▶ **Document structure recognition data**
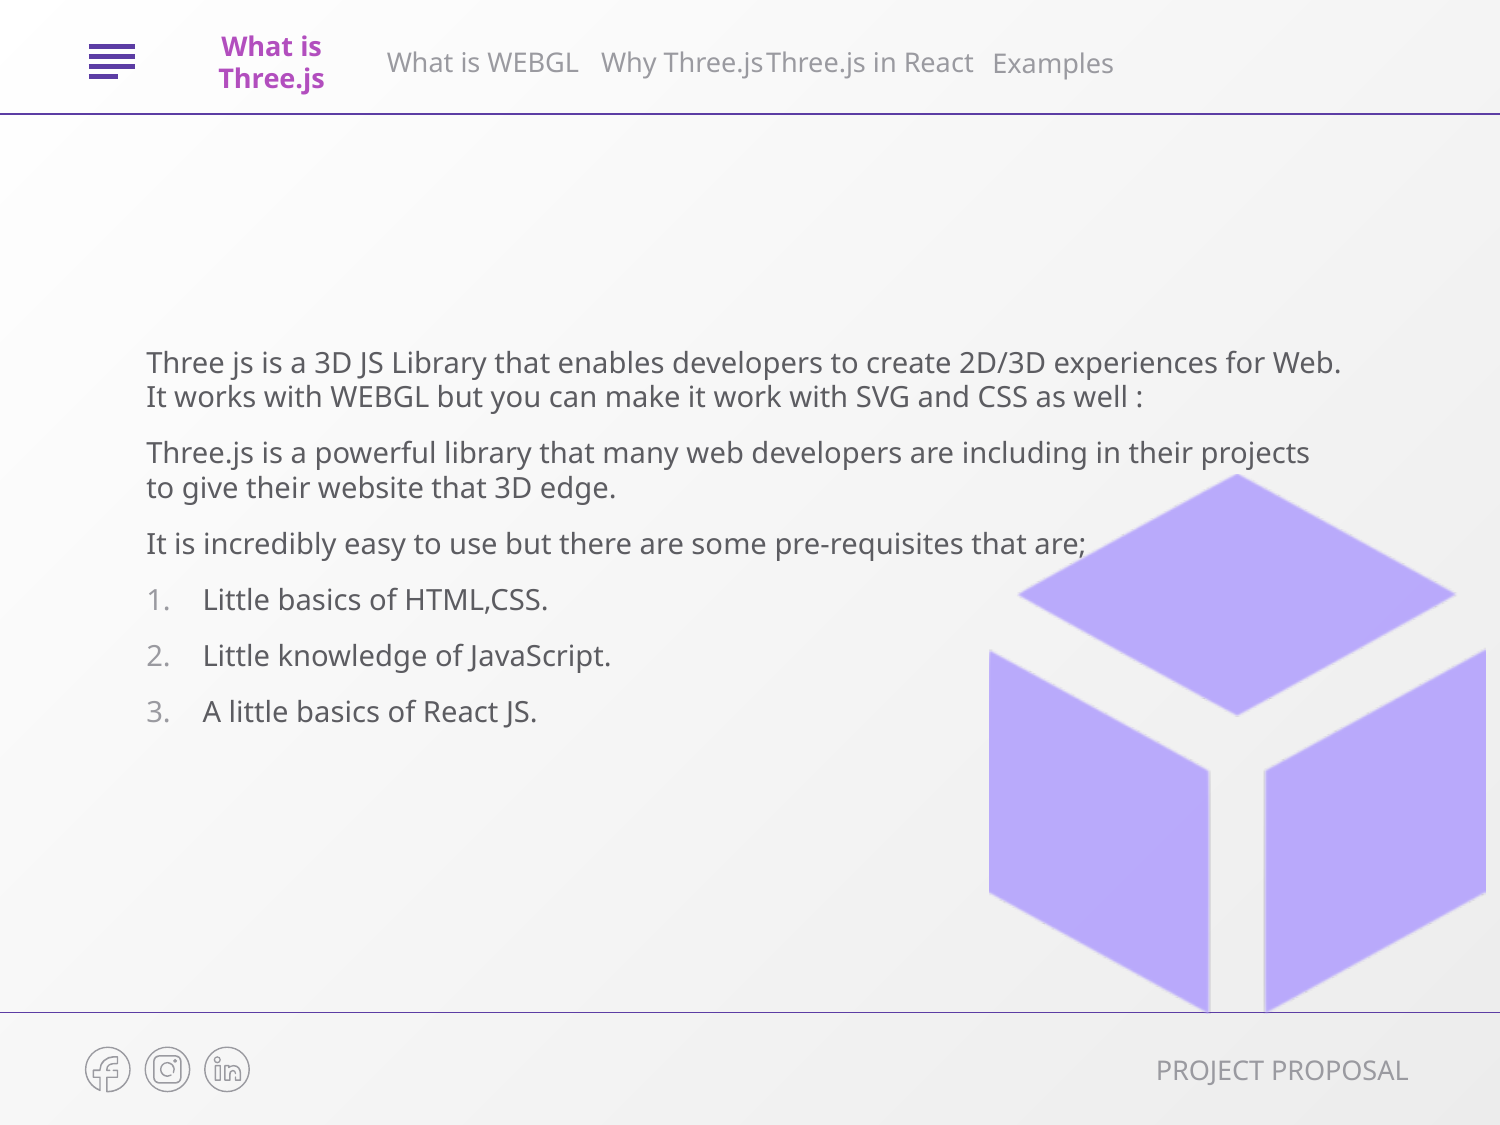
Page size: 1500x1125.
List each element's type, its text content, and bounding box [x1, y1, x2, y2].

subtitle PROJECT PROPOSAL [1048, 1036, 1424, 1103]
list Three js is a 3D JS Library that enables developers to create 2D/3D experiences for Web. It works with WEBGL but you can make it work with SVG and CSS as well : Three.js is a powerful library that many web developers are including in their projects to give their website that 3D edge. It is incredibly easy to use but there are some pre-requisites that are; Little basics of HTML,CSS. Little knowledge of JavaScript. A little basics of React JS. [131, 328, 1360, 966]
subtitle Why Three.js [562, 28, 750, 96]
text_box Examples [939, 29, 1167, 97]
picture [989, 474, 1486, 1014]
subtitle What is WEBGL [363, 28, 562, 96]
subtitle What is Three.js [151, 28, 363, 96]
subtitle Three.js in React [750, 28, 990, 96]
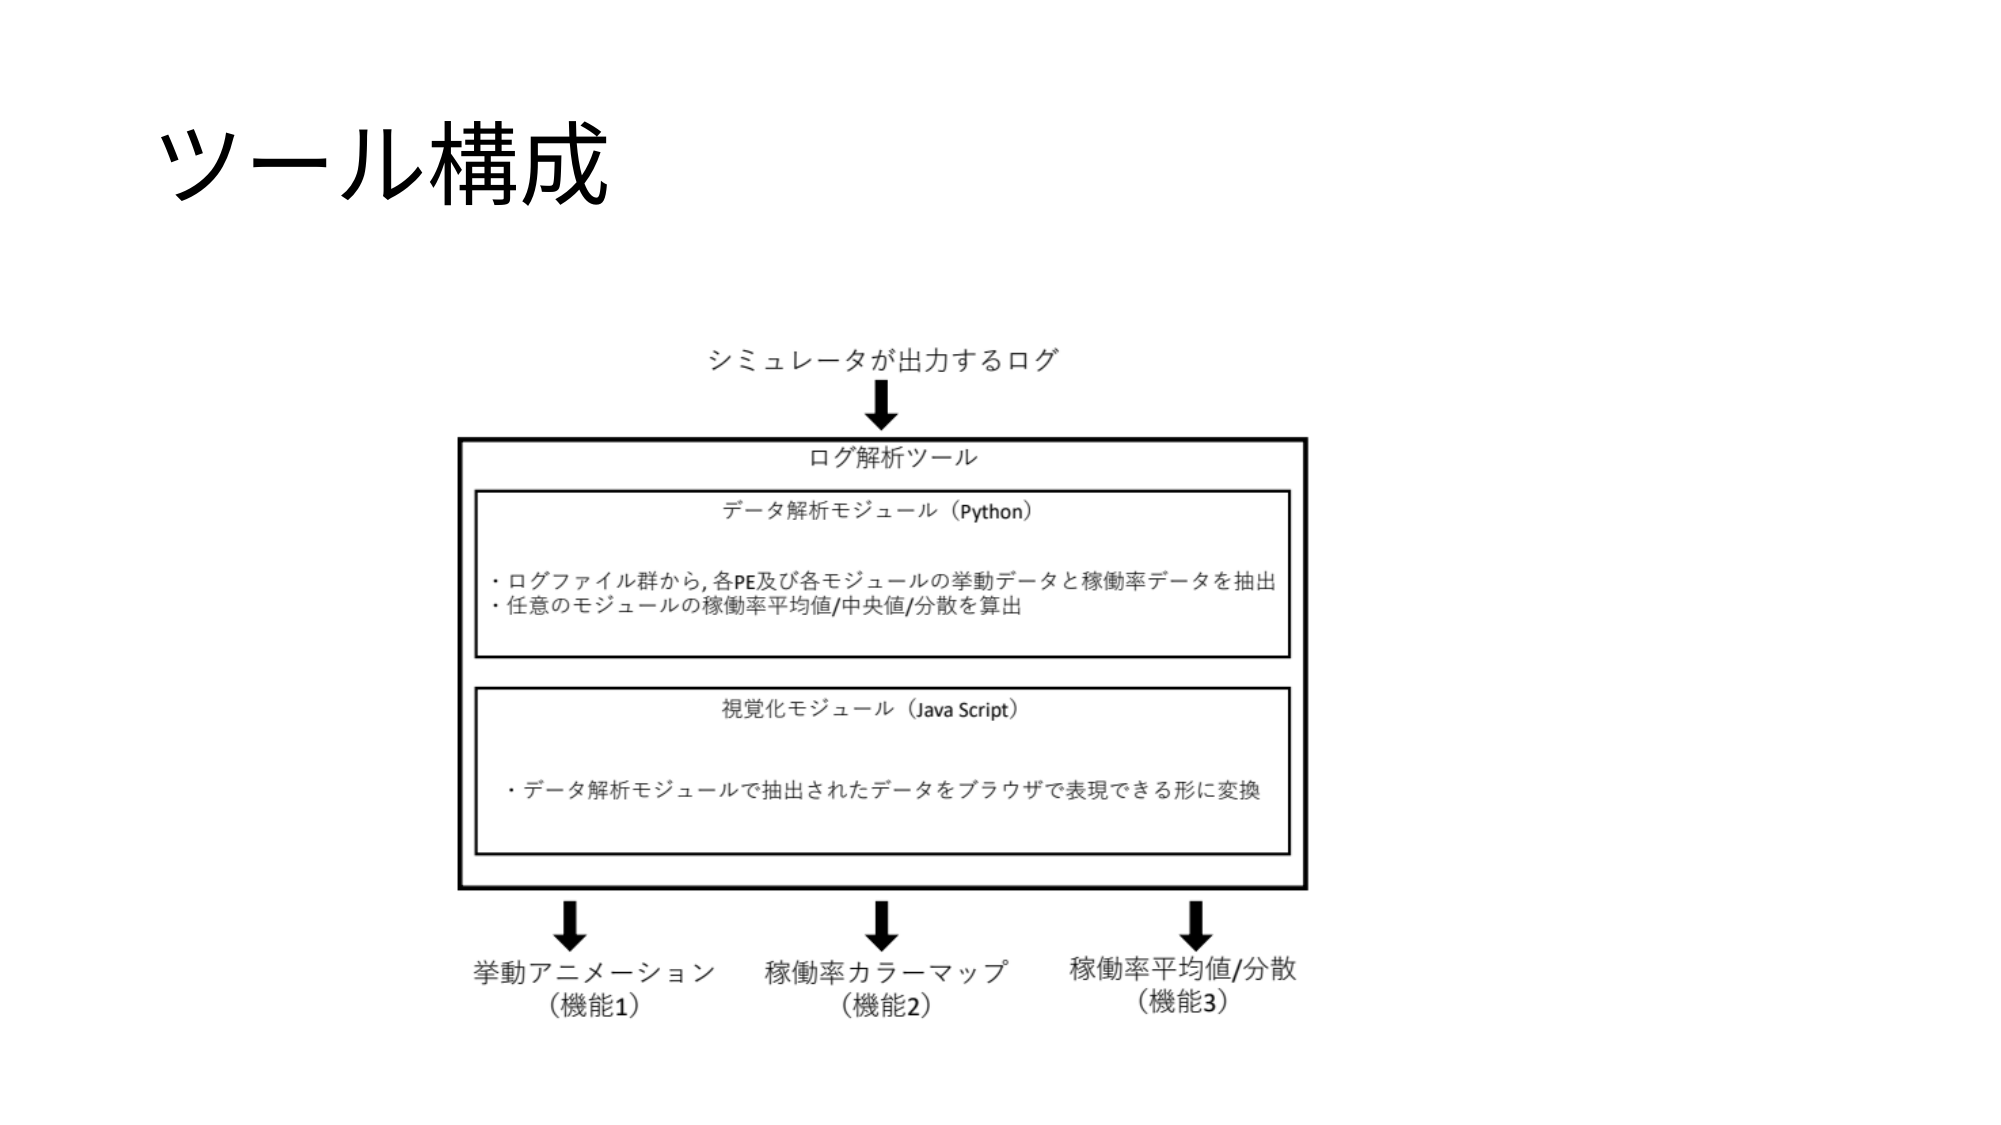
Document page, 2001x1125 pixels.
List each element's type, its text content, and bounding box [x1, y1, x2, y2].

title ツール構成 [137, 59, 1863, 278]
picture [374, 277, 1349, 1098]
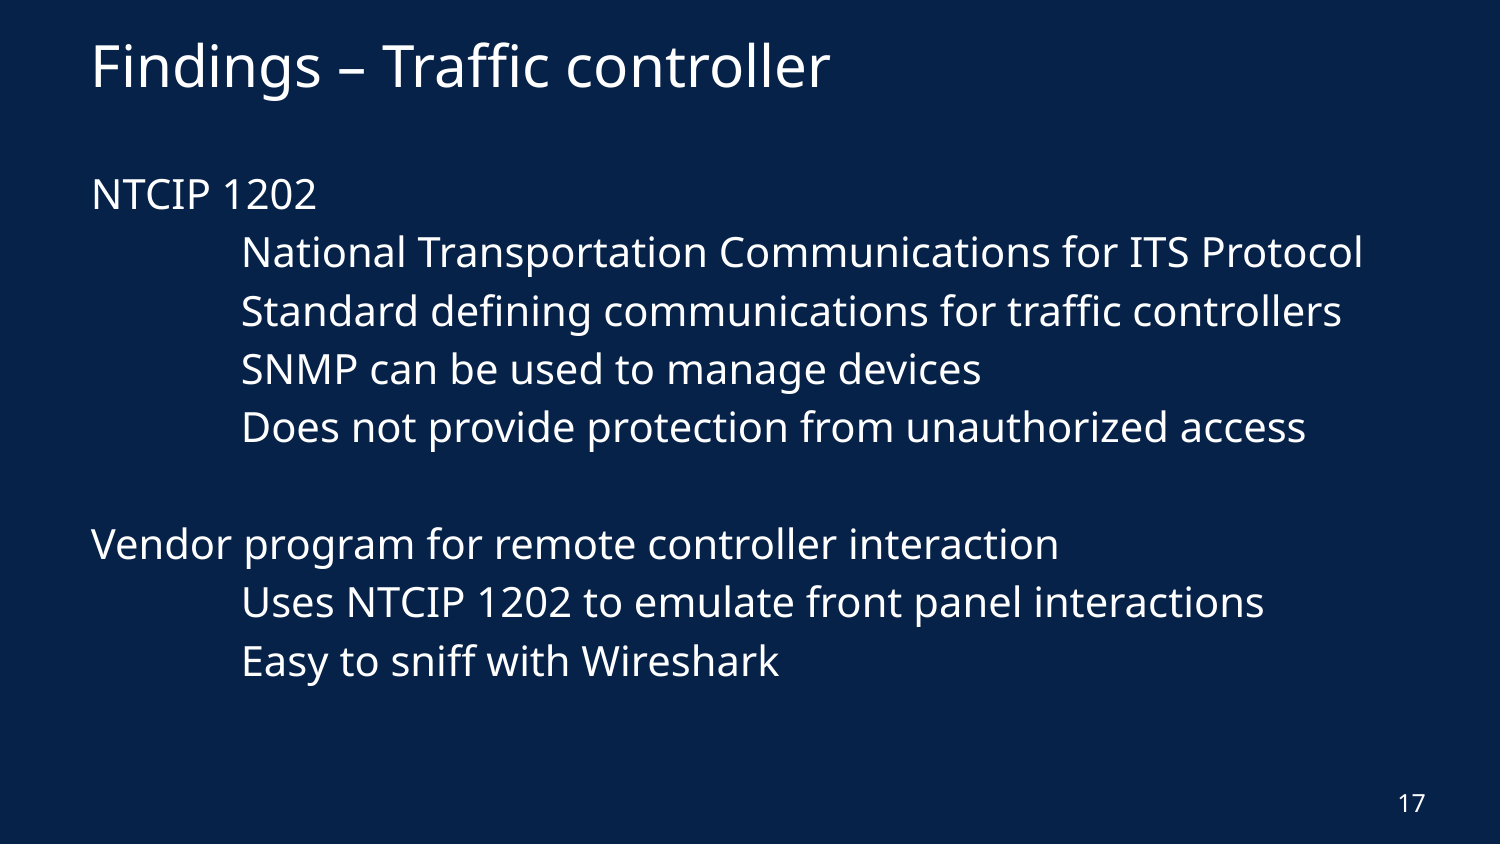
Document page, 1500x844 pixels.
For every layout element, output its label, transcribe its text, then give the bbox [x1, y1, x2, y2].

title Findings – Traffic controller [76, 22, 1427, 121]
list NTCIP 1202 National Transportation Communications for ITS Protocol Standard defining communications for traffic controllers SNMP can be used to manage devices Does not provide protection from unauthorized access Vendor program for remote controller interaction Uses NTCIP 1202 to emulate front panel interactions Easy to sniff with Wireshark [76, 160, 1427, 759]
slide_number 17 [1088, 782, 1427, 828]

▶ **Request**
Copy out each line of the data containing the string "pixels".

▶ **Solution to the exercise**
Document page, 2001x1125 pixels.
Document page, 1500x844 pixels.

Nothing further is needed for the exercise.